Recessione: per l’Italia la peggiore dalla guerra

di Gian Primo Quagliano, presidente del Centro studi Promotor

Con il pesantissimo calo del primo trimestre 2020, (-5,3%) che aveva fatto seguito alla contrazione dello 0,2% registrata nel quarto trimestre 2019, il Pil italiano era entrato in recessione tecnica. Con l’ancor più pesante calo che emerge dai dati diffusi dall’Istat (-12,4% nel secondo trimestre 2020 sul trimestre precedente) l’Italia entra clamorosamente in recessione conclamata. E’ facile prevedere che l’andamento del secondo semestre dell’anno sarà ancora negativo, ma non è certo impresa facile ipotizzare l’entità del calo dell’intero 2020. Secondo l’ultima stima della Commissione Europea la contrazione di quest’anno dovrebbe essere dell’11,2% e sarebbe il calo più pesante registrato dal Pil nella storia dell’Italia unita dopo quelli del 1943 e del 1944. Il Pil italiano (a prezzi costanti 2010) tornerebbe indietro di 23 anniscendendo a quota 1.440 miliardi, cioè allo stesso livello degli anni 1996-1997.

Negli ultimi 30 anni il Pil italiano in euro 2010 è passato da quota 1.327 miliardi del 1990 a quota 1.687 miliardi nel 2007 per sprofondare poi nel 2013 a 1.541 miliardi (livello uguale a quello del 2000), per recuperare quindi fino a 1.621 nel 2019 e sprofondare di nuovo nel 2020 fino al livello di 23 anni fa. E’ del tutto evidente che per superare questa difficilissima situazione il nostro Paese ha bisogno di interventi, non solo immediati ma anche radicali e incisivi.

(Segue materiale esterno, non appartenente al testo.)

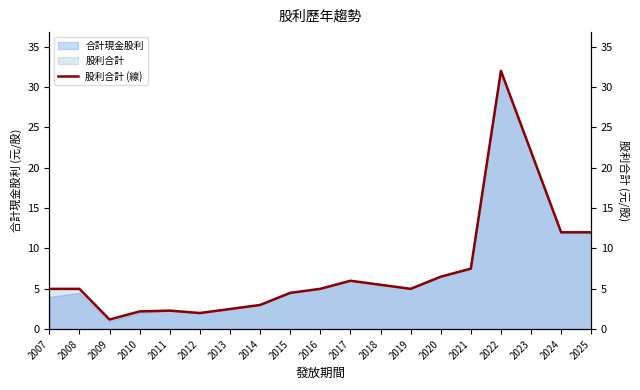

Is it true that the value at 2014 is 3.0?

True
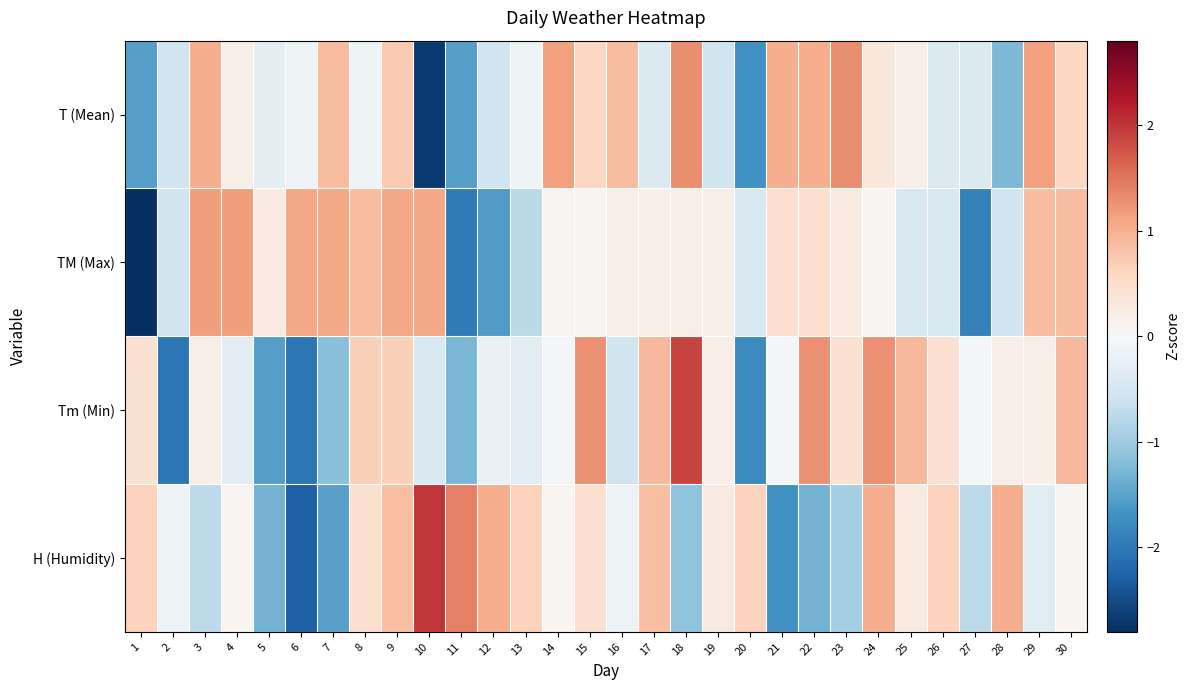

Count the number of categories in the chart.

30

Anche ammettendo che il crollo dovuto alla pandemia da coronavirus potesse essere colmato in tempi ragionevolmente brevi, rimarrebbe sempre da recuperare il ritardo che già nel 2019 vi era rispetto al 2007, ritardo che segna una pesante interruzione nel percorso secolare di crescita del Pil italiano e anche una drammatica anomalia rispetto alle altre economie avanzate che hanno superato in pochi anni la crisi del 2008 per continuare poi a crescere fino alla battuta d’arresto del 2020.